This morning, one of my friends who is a seeker has been asking for advice about where to attend church. He has personally been burned by fundamentalist Christianity (and I personally know the churches he got burned at had questionable practices since I used to attend one of them). He post a facebook note asking if the Unity Church would be a good fit for him. Immediately, I gave reasons why he would not be a good fit for UC, and among one of the disagreements I have with their teaching is their emphasis Positive Thought, with the mind being the source of illness and evil.
New Thought positivism is nothing new. In fact, it has been around for a while, since the mid 19th century in the United States. Americans in the early twentieth century witnessed a rise in new religious movements that all clung to the notion of the impeccability of the human mind. According to theologian Stephanie Mitchem, “Many religious movements influenced the American public, including African American. […] In the 1840s, inventor Phineas Quimby began the New Thought movement, which involved the use of the mind to cure the body. Mary Baker Eddy, one of Quimby’s students, added a spiritual component and began the Christian Science organization, “that tuning into God’s inner-dwelling presence and achieving oneness with his spirit restored health and well being” (Mitchem, 52). Mitchem goes on to note that the religious movements in the northeast United States, including Mesmerism, Spiritualism, and Transcendentalism made a profound impact on the religious lives of African Americans who were just beginning to migrate northwards.
Today, New Thought philosophy has been mixed in Pentecostal and Charismatic circles to become the Word of Faith movement: If you believe it, you receive it. This country is going through a recession, and despite the immense poverty and joblessness people are experiencing, prosperity preachers refuse to acknowledge the pain people are feeling while asking for laypeople’s “seeds of faith.” In some circles, the prosperity gospel is a message for the rich. Church life, no matter if the church is mainline or evangelical, center around the wallets of the monied, and their interests. Want to make changes to worship? No, we can’t, silver hair donors will stop giving. Want to reach out to the married couples in our neighborhood? Ask why is that important. Because, the church wants more tithers for more programming to reach more tithers! Does your youth minister make a group of steady tithers in church feel uncomfortable? Put her on the hot seat! A candidate needs a few votes to get over the top? Let him say a few words during the service.

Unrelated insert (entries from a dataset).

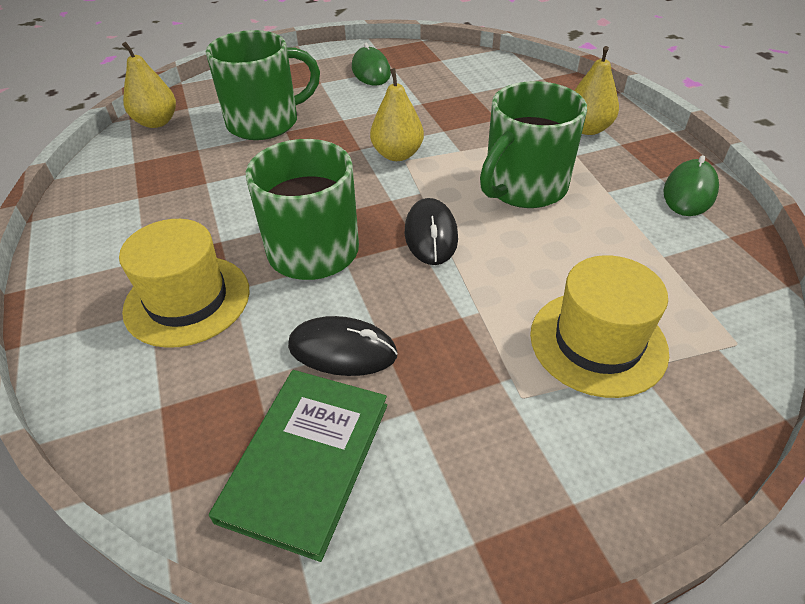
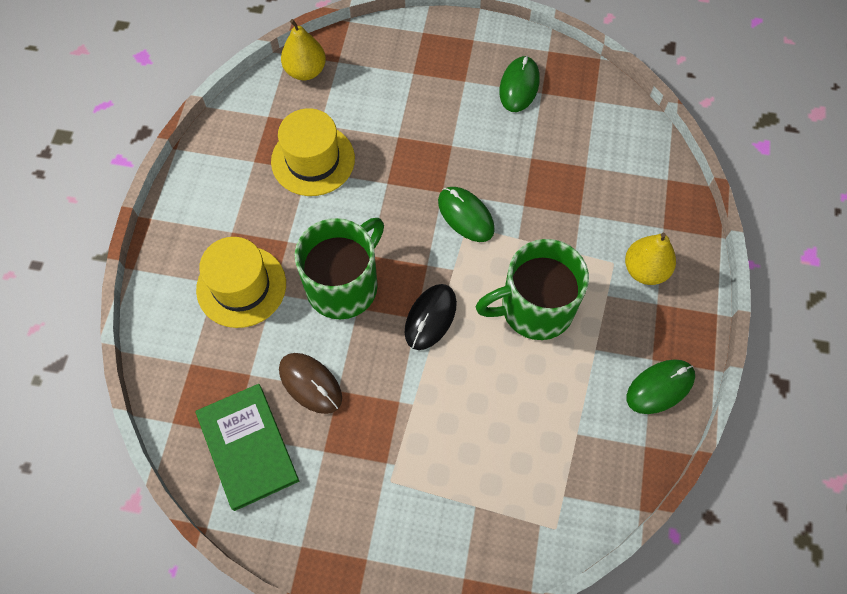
camera: 30 degrees right, 20 degrees up
green mug [206,30,320,140] -> none
green book [209,370,387,562] -> green book turned 75 degrees counterclockwise [196,384,299,511]
black mouse [288,316,398,376] -> brown mouse [279,353,342,414]
yellow pear [370,68,424,161] -> green mouse [438,187,495,242]
yellow hat [530,255,669,398] -> yellow hat moved to [271,108,355,196]

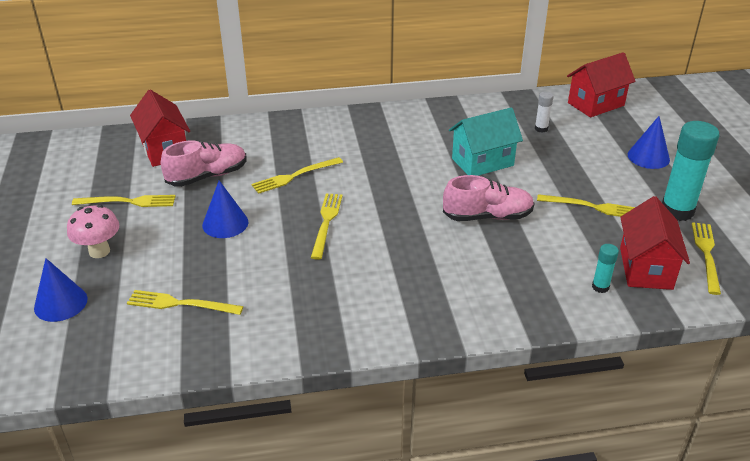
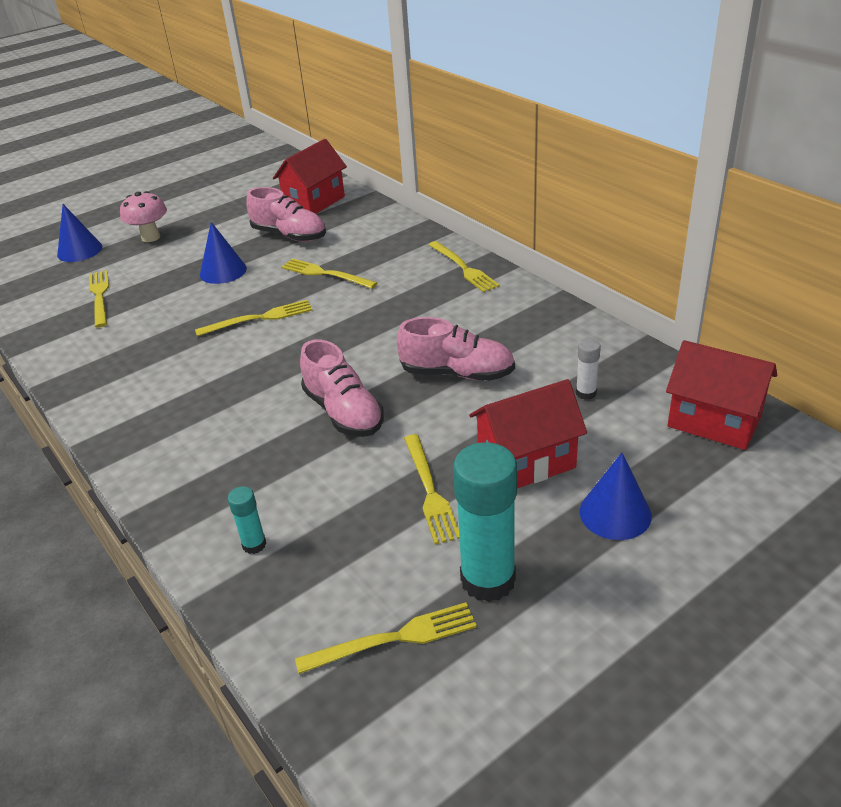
camera: 65 degrees right, 0 degrees up
yellow fork [72,195,176,207] -> yellow fork moved to [429,241,500,292]
turquoise house [449,107,523,176] -> pink shoe [397,317,515,381]
red house [620,196,690,290] -> red house moved to [469,379,587,488]

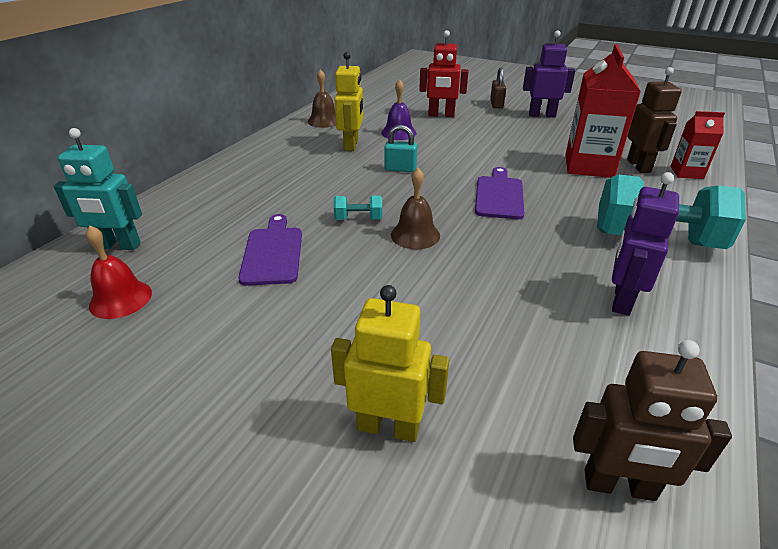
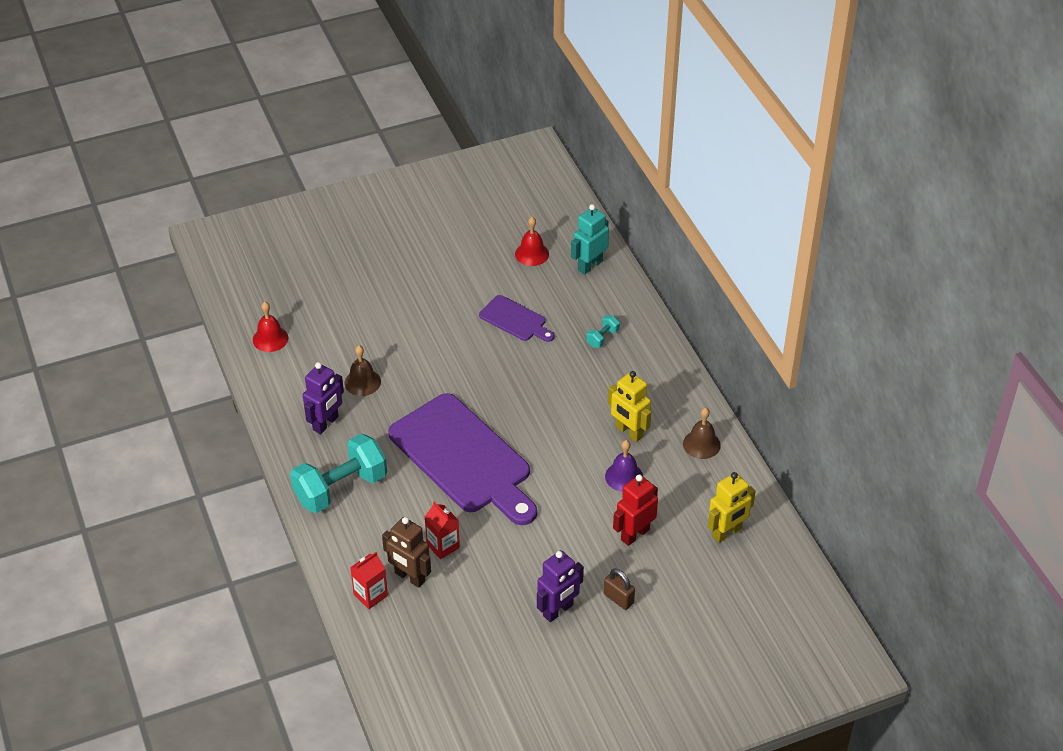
camera: 130 degrees right, 10 degrees up
yellow robot [331,285,449,442] -> yellow robot moved to [708,472,756,543]
turquoise dumbbell [334,196,382,220] -> turquoise dumbbell moved to [586,315,620,348]
turquoise padlock [384,125,417,172] -> none
brown bell [391,168,440,249] -> brown bell moved to [345,345,381,396]
purple cutting board [475,167,524,219] -> purple cutting board [388,393,537,525], size x2.12
red carton [565,44,641,178] -> red carton [425,501,460,559], size x0.55
brown robot [573,340,732,501] -> red bell [253,302,288,352]
purple robot [612,172,679,316] -> purple robot turned 60 degrees clockwise [303,362,344,434]

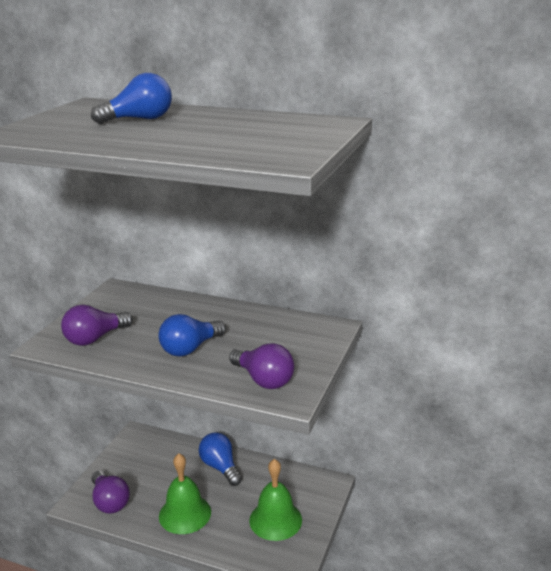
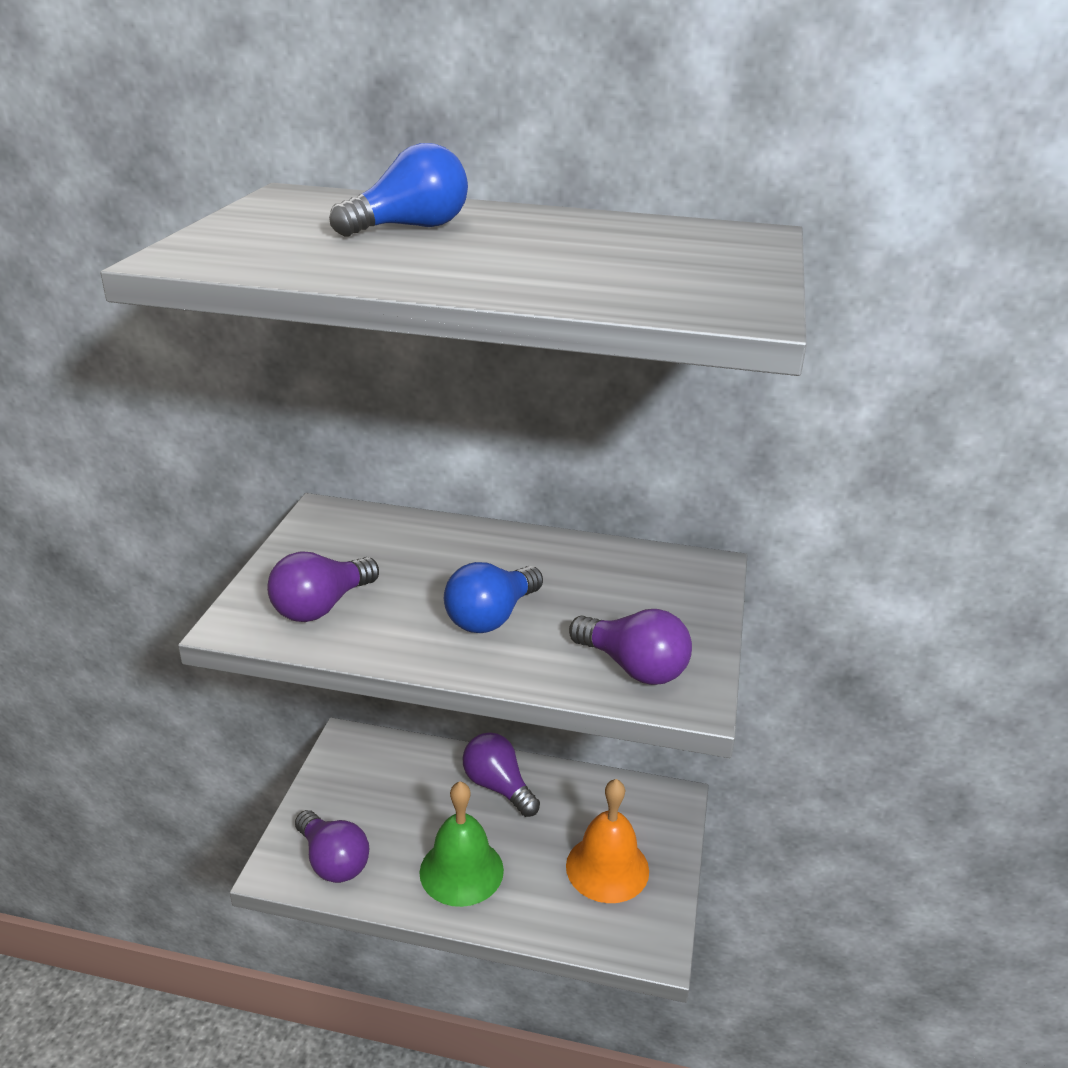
camera: 10 degrees left, 5 degrees up
blue light bulb [199,432,242,486] -> purple light bulb [463,732,540,817]
green bell [249,459,302,541] -> orange bell [566,779,649,903]

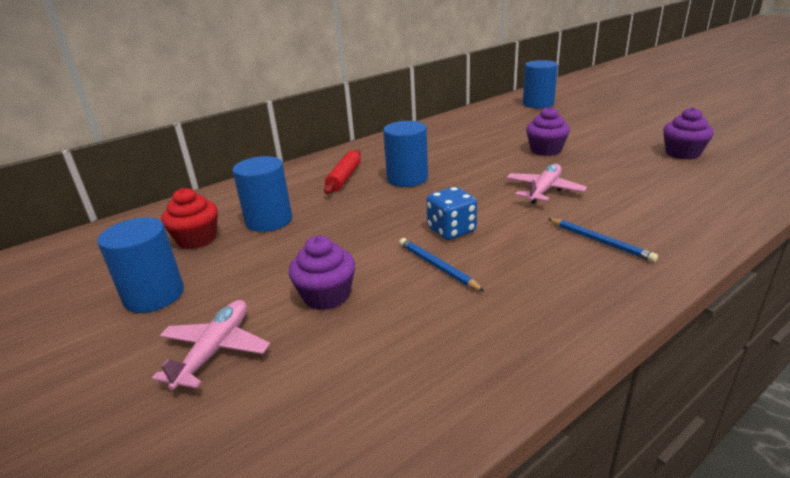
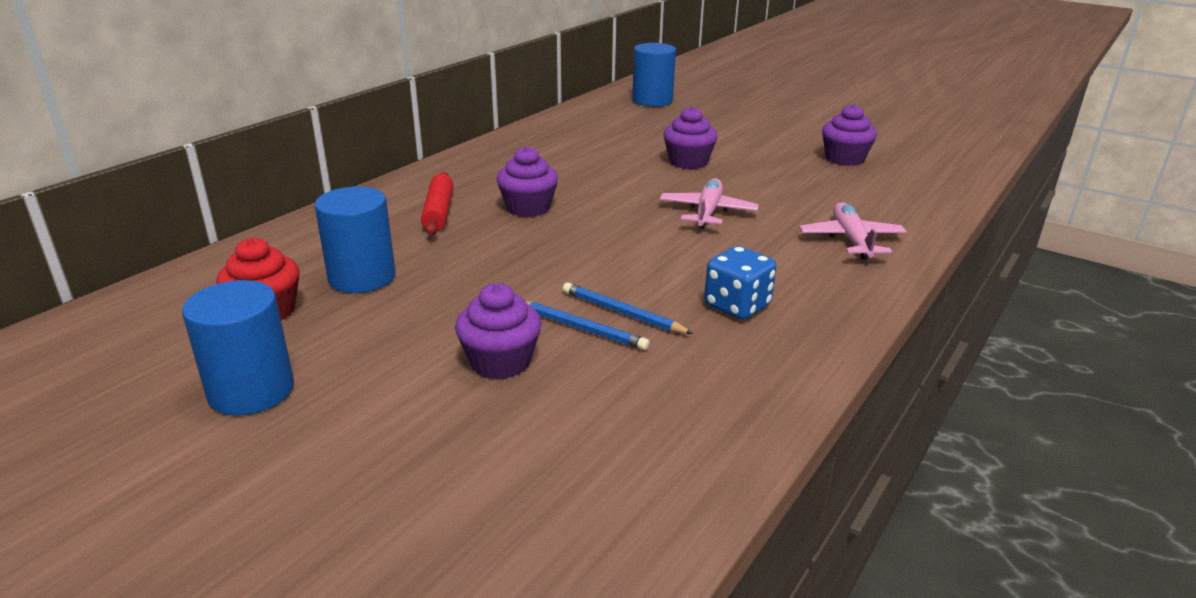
camera: 20 degrees left, 0 degrees up
pink plane [152,300,270,390] -> pink plane moved to [799,202,907,260]
blue cylinder [383,121,428,187] -> purple cupcake [497,146,558,217]
blue dice [426,187,477,240] -> blue dice moved to [704,246,777,320]
blue pencil [548,218,658,262] -> blue pencil moved to [525,301,650,350]

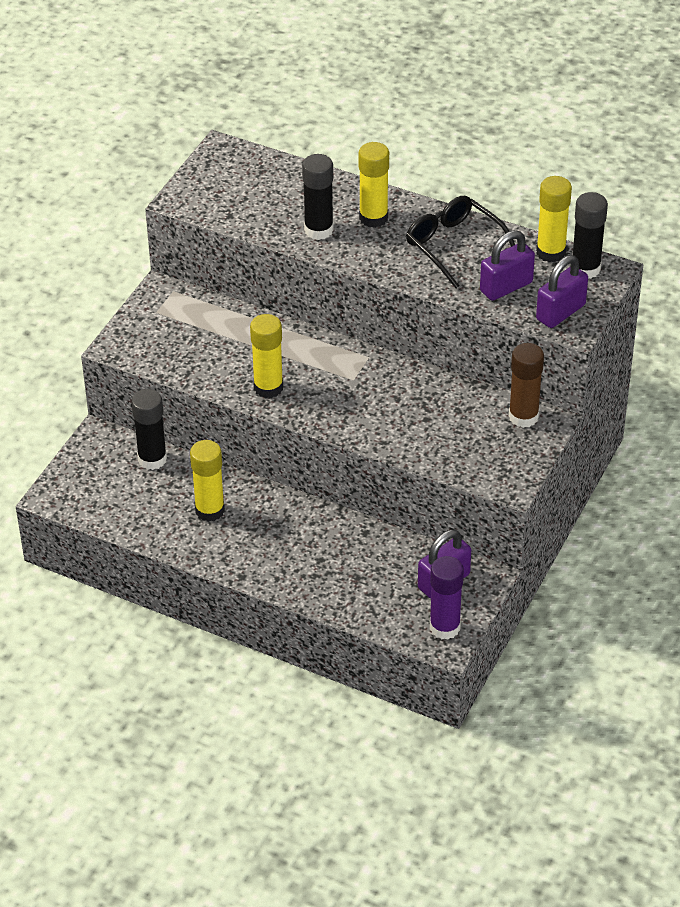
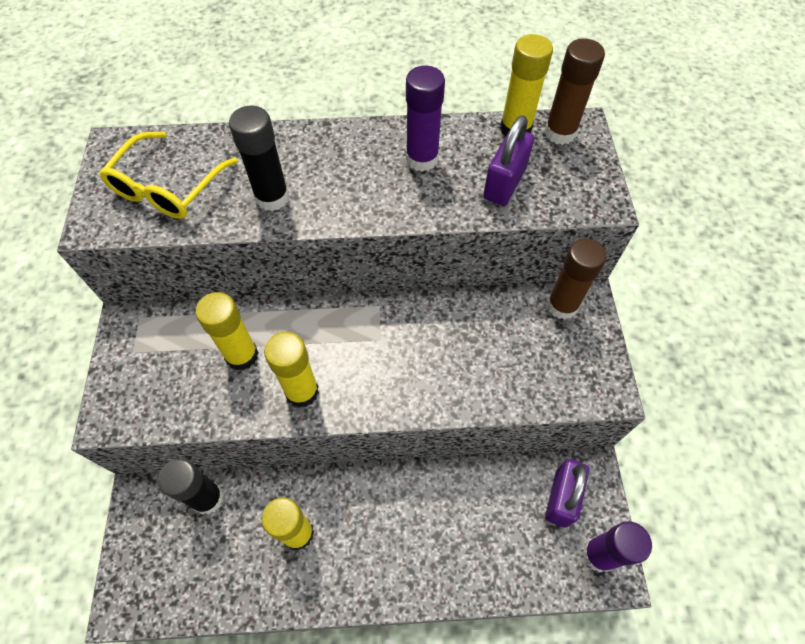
camera: 30 degrees left, 15 degrees up
yellow glue stick [359,142,389,228] -> yellow glue stick moved to [195,292,259,370]
black glasses [406,196,515,288] -> purple glue stick [406,66,445,172]
purple padlock [536,255,588,328] -> none
black glue stick [573,192,608,279] -> brown glue stick [544,39,605,145]
none -> yellow glasses [99,132,238,219]

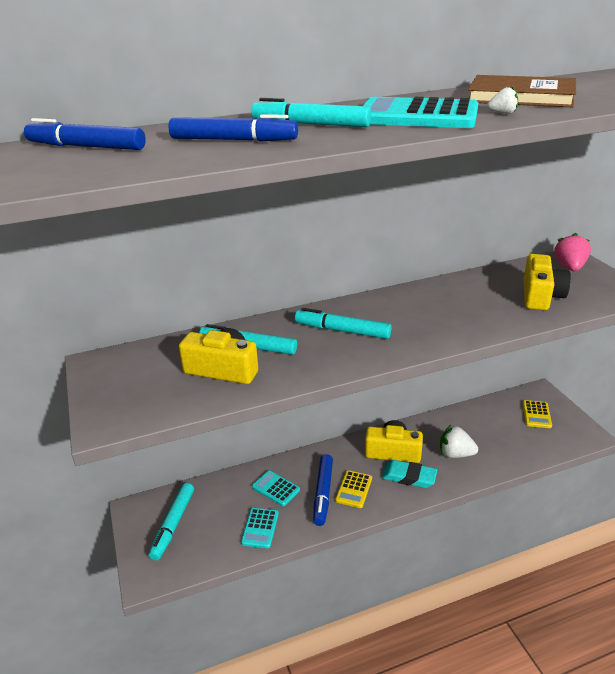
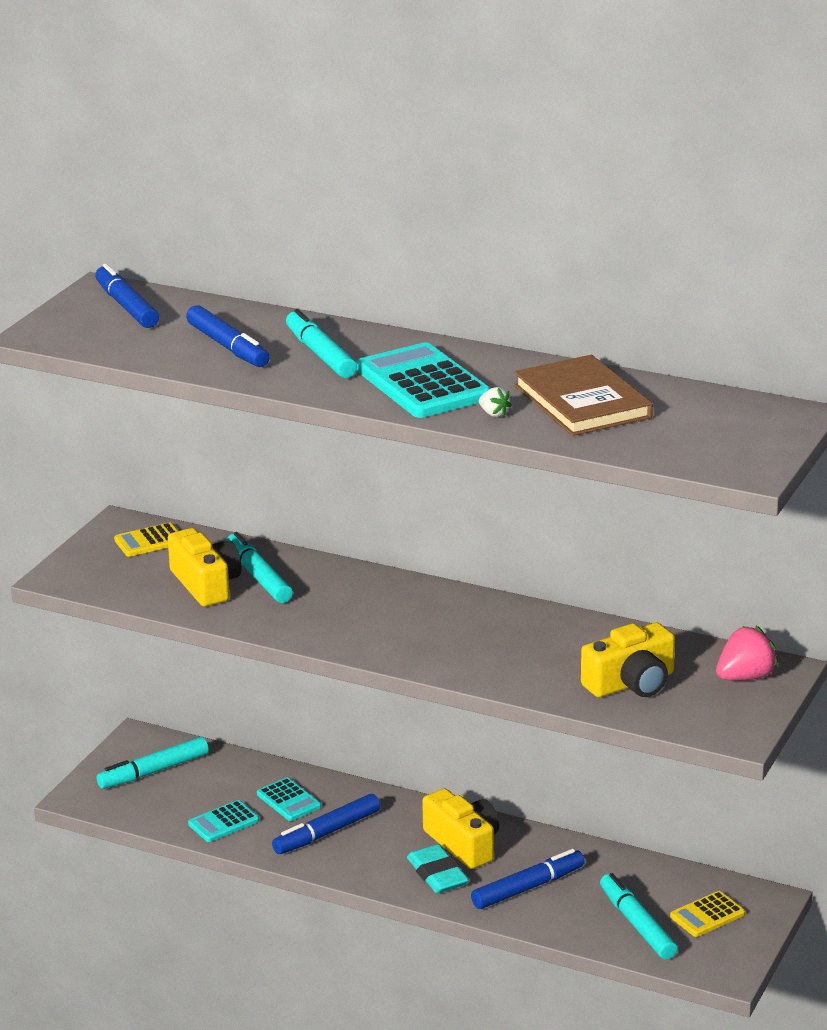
camera: 45 degrees right, 5 degrees down
turquoise calculator [252,470,300,506] -> turquoise calculator turned 150 degrees clockwise [257,778,321,821]
turquoise marker [295,308,391,339] -> turquoise marker moved to [600,873,678,960]
yellow calculator [335,470,372,508] -> yellow calculator moved to [114,523,178,557]
white strawberry [440,425,478,458] -> blue marker [471,849,585,909]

The church’s life already centers around the wealthy and those with influence, those at the center on our society. Seminaries that cooperate with prosperity ministries remain complicit in working against the spirit of Christmas. Christmas, the Holidays, Thanksgiving, these are not just times to be giving charity. Charity is the last thing on Luke’s and Matthew’s mind when they told the birth story of Yeshua the Messiah. In Luke @, when our Jewish Savior was presented at the temple, his family was so poor, Mary and Joseph had to give two doves or pigeons, according to the law of Moses (Luke 2:24). The author of Luke had in mind Leviticus 5:7 (NIV): “Anyone who cannot afford a lamb is to bring two doves or two young pigeons to the LORD as a penalty for their sin—one for a sin offering and the other for a burnt offering.” Mary and Joseph could not even afford one of the lambs that was probably in the manger with them the night Mary the Theoktos gave birth to our LORD.
What does this all mean? It means that God Incarnate refutes the logic of Prosperity gospel, New Thought heresy, and even Tither-Driven churches. The Incarnation of the Word de-centers the existences of the wealthy as the masters of our world and elects the poor as God’s missionaries in the world. It is this very election of the poor, the Tiny Tims in this life that the spirit of Christmas is all about; our theological education institutions and churches should respond likewise, by denouncing the heretics who preach the Prosperity non-Gospel, and declaring that little Baby in a manger as LORD.
Mitchem, Stephanie Y. Name It and Claim It?: Prosperity Preaching in the Black Church. Cleveland: Pilgrim Press, 2007.